IBM last September shifted its focus from stressing the technology benefits of SOAs to zooming in on ways that SOAs allowed for increased business agility. At the time, the firm unveiled a set of industry-specific 'key agility indicators' that allow customers to compare their agility with a set of IBM-defined, industry-specific best practices. Further expanding on its push for best practices, the company on Monday published two indicators for financial management and human capital management.

IBM at the tradeshow also unveiled the WebSphere Business Events application, which is based on AptSoft, an application that IBM acquired last January for an undisclosed sum. The application adds the ability to build more complex event chains to IBM's portfolio of event servers and lets business people set up alerts. An insurance provider for instance will now be able to identify when a customer is placing multiple inquiries for price quotes or visiting the website multiple times within a short time, identifying the customer as a hot lead.
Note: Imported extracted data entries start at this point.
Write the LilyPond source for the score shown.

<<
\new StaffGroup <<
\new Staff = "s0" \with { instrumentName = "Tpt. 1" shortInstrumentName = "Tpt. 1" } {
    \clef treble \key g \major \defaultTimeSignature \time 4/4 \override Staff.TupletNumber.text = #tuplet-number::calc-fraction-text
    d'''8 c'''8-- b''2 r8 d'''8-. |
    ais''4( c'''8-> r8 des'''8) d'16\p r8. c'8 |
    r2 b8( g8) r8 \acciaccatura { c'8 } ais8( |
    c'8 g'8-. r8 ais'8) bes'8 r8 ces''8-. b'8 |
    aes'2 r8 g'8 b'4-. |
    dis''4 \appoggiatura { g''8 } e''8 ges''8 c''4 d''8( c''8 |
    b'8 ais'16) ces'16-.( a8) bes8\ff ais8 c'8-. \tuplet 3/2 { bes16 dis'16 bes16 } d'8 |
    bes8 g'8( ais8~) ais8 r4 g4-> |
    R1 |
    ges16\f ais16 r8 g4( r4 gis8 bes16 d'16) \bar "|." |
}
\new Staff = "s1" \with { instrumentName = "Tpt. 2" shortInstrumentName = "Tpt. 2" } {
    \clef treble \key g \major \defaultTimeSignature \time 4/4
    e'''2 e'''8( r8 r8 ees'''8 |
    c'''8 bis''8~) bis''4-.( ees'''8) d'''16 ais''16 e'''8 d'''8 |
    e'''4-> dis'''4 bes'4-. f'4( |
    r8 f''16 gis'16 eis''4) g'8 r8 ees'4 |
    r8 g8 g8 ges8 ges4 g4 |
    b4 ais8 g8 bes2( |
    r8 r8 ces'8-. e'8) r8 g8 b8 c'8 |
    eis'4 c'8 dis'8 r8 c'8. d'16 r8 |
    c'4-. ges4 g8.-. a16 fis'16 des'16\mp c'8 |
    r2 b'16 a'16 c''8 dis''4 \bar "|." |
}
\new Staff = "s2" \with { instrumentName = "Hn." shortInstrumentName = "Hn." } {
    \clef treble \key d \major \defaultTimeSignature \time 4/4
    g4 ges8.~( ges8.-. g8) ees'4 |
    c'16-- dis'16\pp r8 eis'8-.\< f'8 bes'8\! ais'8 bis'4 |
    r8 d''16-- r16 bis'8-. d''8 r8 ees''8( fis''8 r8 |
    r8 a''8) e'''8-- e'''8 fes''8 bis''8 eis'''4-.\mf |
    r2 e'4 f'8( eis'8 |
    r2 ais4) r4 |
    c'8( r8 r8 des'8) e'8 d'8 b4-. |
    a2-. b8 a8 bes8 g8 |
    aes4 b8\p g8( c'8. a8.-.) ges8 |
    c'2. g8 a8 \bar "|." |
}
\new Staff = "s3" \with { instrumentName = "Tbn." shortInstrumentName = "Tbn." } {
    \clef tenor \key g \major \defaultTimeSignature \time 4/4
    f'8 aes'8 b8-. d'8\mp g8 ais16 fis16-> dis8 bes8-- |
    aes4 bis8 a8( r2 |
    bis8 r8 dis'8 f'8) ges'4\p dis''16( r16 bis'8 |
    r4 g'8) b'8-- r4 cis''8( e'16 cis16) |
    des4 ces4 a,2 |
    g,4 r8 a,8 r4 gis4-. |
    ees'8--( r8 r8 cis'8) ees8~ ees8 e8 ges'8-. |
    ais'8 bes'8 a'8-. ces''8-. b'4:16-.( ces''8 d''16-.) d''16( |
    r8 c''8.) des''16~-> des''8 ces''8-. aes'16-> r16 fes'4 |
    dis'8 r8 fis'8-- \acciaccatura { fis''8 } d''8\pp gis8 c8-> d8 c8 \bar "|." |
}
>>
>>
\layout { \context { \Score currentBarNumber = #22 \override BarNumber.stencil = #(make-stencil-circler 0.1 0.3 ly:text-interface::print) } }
The SOA-market is considered a continuation and expansion of the enterprise application integration (EAI) space. IBM's Websphere application server traditionally has been the largest commercial player in that segment. At the Impact 2008 conference, the company cited a new study from Wintergreen Research which pegged IBM's market share in the SOA market at 64 percent, trailed by Oracle/BEA and Tibco at 7 percent each. Wintergreen last year put IBM at 53 percent market share.

The SOA market however is notoriously difficult to chart because it is made up of a slew of products that often have multiple potential applications including as SOAs. Market share data such as Wintergreen's therefore carries little weight, said Charles Brett, a principal analyst with Forrester Research.

The architecture instead uses a set of established technologies such as application servers, event management servers and other middleware applications. The lack of real technology will cause the term to be soon extinct, Brett predicted: "SOA is very much about getting a marketing message across. But it doesn't have a long life," Brett told Webwereld, an IDG affiliate.